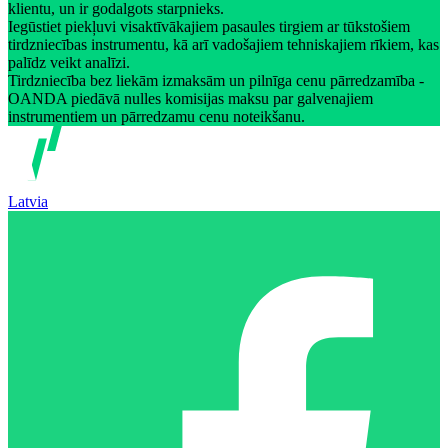
klientu, un ir godalgots starpnieks.
Iegūstiet piekļuvi visaktīvākajiem pasaules tirgiem ar tūkstošiem
tirdzniecības instrumentu, kā arī vadošajiem tehniskajiem rīkiem, kas
palīdz veikt analīzi.
Tirdzniecība bez liekām izmaksām un pilnīga cenu pārredzamība -
OANDA piedāvā nulles komisijas maksu par galvenajiem
instrumentiem un pārredzamu cenu noteikšanu.
Latvia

**Problem to work on**
Please write out the text of every entry above, keeping each line unchanged and in its original order, and leave out the images.

**Output for this exercise**
klientu, un ir godalgots starpnieks.
Iegūstiet piekļuvi visaktīvākajiem pasaules tirgiem ar tūkstošiem
tirdzniecības instrumentu, kā arī vadošajiem tehniskajiem rīkiem, kas
palīdz veikt analīzi.
Tirdzniecība bez liekām izmaksām un pilnīga cenu pārredzamība -
OANDA piedāvā nulles komisijas maksu par galvenajiem
instrumentiem un pārredzamu cenu noteikšanu.
Latvia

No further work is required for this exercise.